Song Meaning
The lyrics paint a stark picture of a young woman in 17th-century France, identifying herself as a "peasant" grappling with intense physical suffering. She immediately pushes back against a perceived judgment, asserting she's "not as diseased or quite as weak / As you think I am." This sets up an immediate tension between her internal experience and external perception, even as she details symptoms like "damp itchy skin" and the clandestine act of "[s]neaking out to find / My old man."
The dominant emotional conflict arises from the narrator's escalating physical deterioration, framed by the recurring, chilling refrain, "I think I have the plague." This isn't just a diagnosis; it's a descent into a worsening state, captured by "I feel worse and worse every day." The physical descriptions in the post-chorus – "feet are swollen," "fingers numb," "heavy lungs" – amplify the dread, culminating in the profound weight of "my womanhood / Of my fate."
The most striking aspect is the juxtaposition of the historical setting with a deeply personal, almost visceral, internal monologue.

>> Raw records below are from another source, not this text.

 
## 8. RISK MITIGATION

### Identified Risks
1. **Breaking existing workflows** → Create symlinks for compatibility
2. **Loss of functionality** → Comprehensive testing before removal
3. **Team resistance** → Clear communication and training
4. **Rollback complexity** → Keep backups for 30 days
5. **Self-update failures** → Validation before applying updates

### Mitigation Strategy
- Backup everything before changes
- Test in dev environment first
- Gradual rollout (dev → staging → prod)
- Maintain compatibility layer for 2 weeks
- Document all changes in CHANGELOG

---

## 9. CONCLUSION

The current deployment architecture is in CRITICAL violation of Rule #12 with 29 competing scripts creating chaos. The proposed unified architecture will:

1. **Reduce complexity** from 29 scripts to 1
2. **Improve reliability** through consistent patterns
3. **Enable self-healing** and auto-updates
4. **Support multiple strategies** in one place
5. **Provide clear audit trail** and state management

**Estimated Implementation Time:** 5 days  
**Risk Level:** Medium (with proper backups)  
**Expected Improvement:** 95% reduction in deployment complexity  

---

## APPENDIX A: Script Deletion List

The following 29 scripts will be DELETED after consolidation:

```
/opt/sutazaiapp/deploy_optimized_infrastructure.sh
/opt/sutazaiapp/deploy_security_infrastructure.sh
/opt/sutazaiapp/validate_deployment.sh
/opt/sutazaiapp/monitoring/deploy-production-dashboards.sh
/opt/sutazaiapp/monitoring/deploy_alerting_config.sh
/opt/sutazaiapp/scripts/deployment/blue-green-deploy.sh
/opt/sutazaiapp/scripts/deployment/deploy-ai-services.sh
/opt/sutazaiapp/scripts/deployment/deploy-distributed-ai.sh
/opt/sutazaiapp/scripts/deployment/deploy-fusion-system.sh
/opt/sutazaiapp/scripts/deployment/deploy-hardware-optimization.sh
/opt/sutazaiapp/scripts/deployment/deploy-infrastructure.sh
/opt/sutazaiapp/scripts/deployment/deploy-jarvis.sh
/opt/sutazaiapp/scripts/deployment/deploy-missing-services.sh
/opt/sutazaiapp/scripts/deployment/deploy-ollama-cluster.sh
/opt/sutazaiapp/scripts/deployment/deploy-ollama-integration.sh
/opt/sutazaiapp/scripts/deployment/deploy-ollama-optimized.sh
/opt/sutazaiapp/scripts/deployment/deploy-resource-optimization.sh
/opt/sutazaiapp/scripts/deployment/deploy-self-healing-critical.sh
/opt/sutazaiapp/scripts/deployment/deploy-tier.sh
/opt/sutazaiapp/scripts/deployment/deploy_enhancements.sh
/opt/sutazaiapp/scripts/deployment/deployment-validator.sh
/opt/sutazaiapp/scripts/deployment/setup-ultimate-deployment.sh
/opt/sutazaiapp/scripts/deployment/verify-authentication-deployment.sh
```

The narrator's struggle isn't just against a disease, but against the crushing inevitability of her circumstances. The repeated phrase "I think I have the plague" becomes a mantra of despair, especially in the elision where it's paired with questions of endurance: "How much more pain can I take / How much more until I break."
This writing is effective because it grounds a historical disease in raw, immediate sensation and a young woman's specific anxieties. The lyrics avoid grand pronouncements, instead focusing on the tangible, the felt, and the feared. The simple, direct language and the relentless repetition of the central fear make the narrator's plight feel urgent and deeply personal, capturing a sense of being overwhelmed by both illness and destiny.